B. LE RÔLE ESSENTIEL DU CONSEILLER CULTUREL
Si les centres culturels sont destinés à perdre leur place centrale au sein du réseau français à l'étranger, cette place a vocation à être occupée par les conseillers culturels, à condition de professionnaliser davantage encore leur fonction.
1. Un métier à prendre plus au sérieux
C'est évidemment au conseiller culturel qu'il revient de jouer le rôle de « passeur », de mise en relation des institutions et des industries culturelles de notre pays avec celles du pays d'accueil. Ce rôle est à la fois modeste et essentiel.
Il est modeste parce qu'ils ne sont pas eux même des créateurs, et qu'ils n'ont pas vocation à monter eux-mêmes une programmation culturelle. Celle-ci résulte plutôt des initiatives issues de la volonté des institutions culturelles étrangères, des projets et partenariats montés par elles avec les créateurs français . On est moins ici dans une logique de dirigisme culturel que de libéralisme culturel. La démarche de soutien, d'accompagnement est évidemment la même pour la coopération universitaire.

• Travail demandé:
**a.** Dans le texte sur le conseiller culturel, recopiez le passage qui commence par « Il est modeste » et se poursuit jusqu'à « la coopération universitaire. ».
**b.** Traduisez en anglais la phrase suivante du texte sur le conseiller culturel : « La démarche de soutien, d'accompagnement est évidemment la même pour la coopération universitaire. »
Le matériel n'est pas nécessaire ici.

• Données:
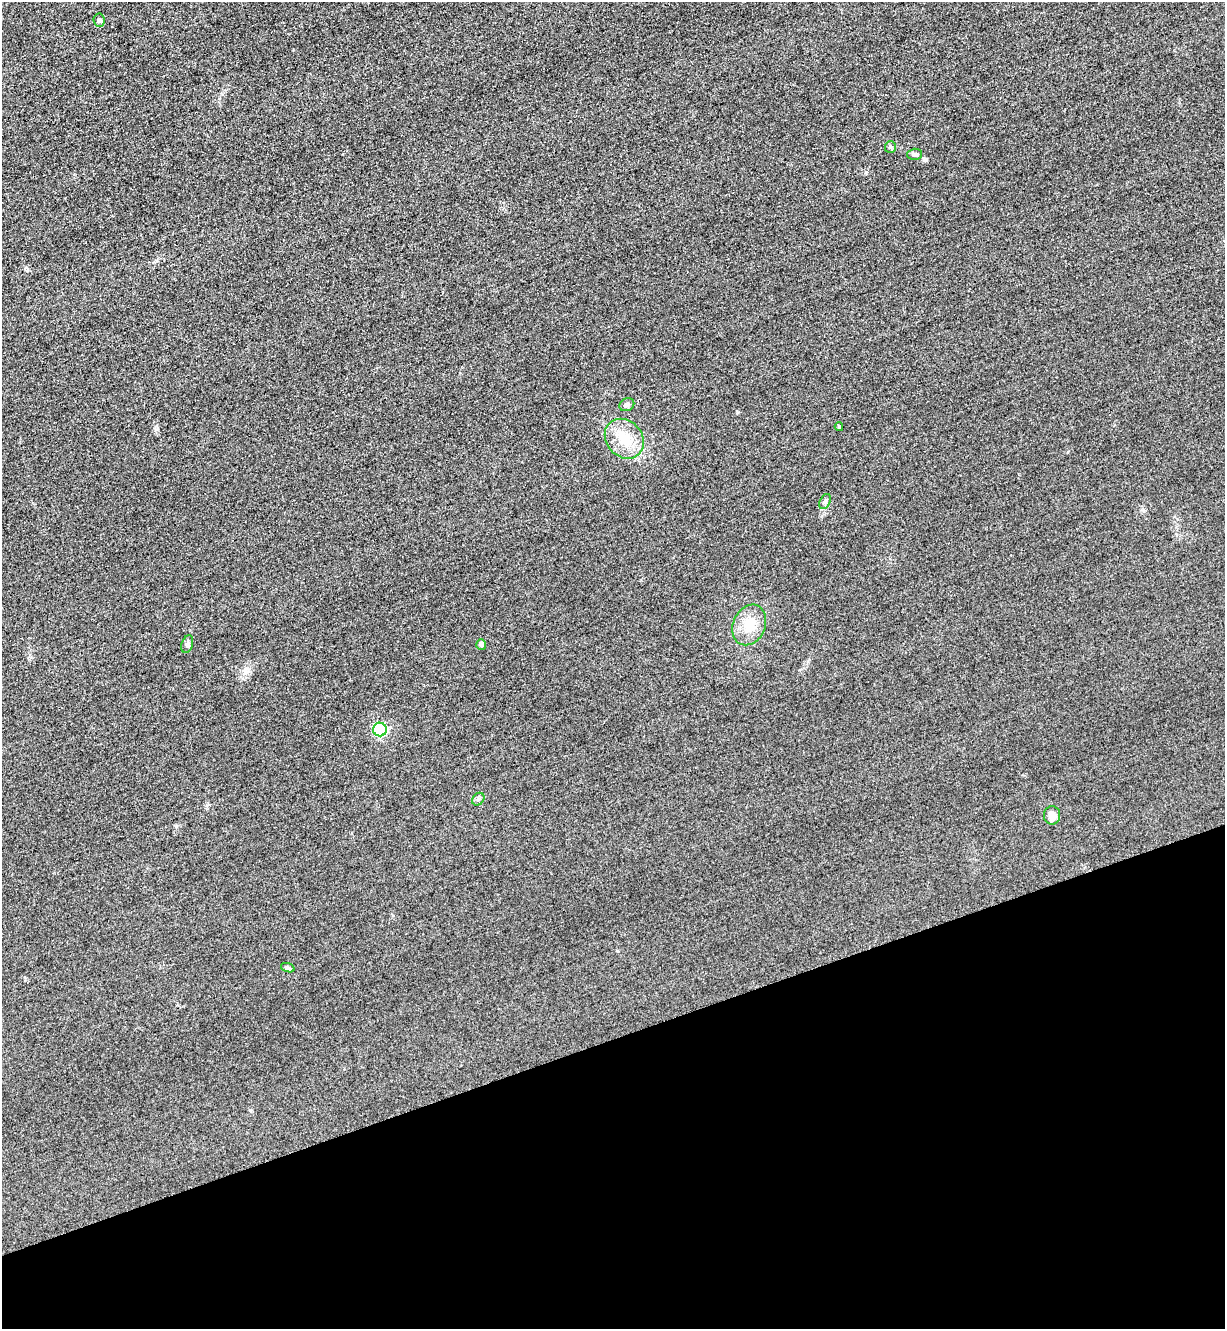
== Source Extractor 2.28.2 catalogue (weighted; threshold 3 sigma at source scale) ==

• Corrigé:
**a.**
Il est modeste parce qu'ils ne sont pas eux même des créateurs, et qu'ils n'ont pas vocation à monter eux-mêmes une programmation culturelle. Celle-ci résulte plutôt des initiatives issues de la volonté des institutions culturelles étrangères, des projets et partenariats montés par elles avec les créateurs français . On est moins ici dans une logique de dirigisme culturel que de libéralisme culturel. La démarche de soutien, d'accompagnement est évidemment la même pour la coopération universitaire.

**b.** The approach of support and assistance is obviously the same for university cooperation.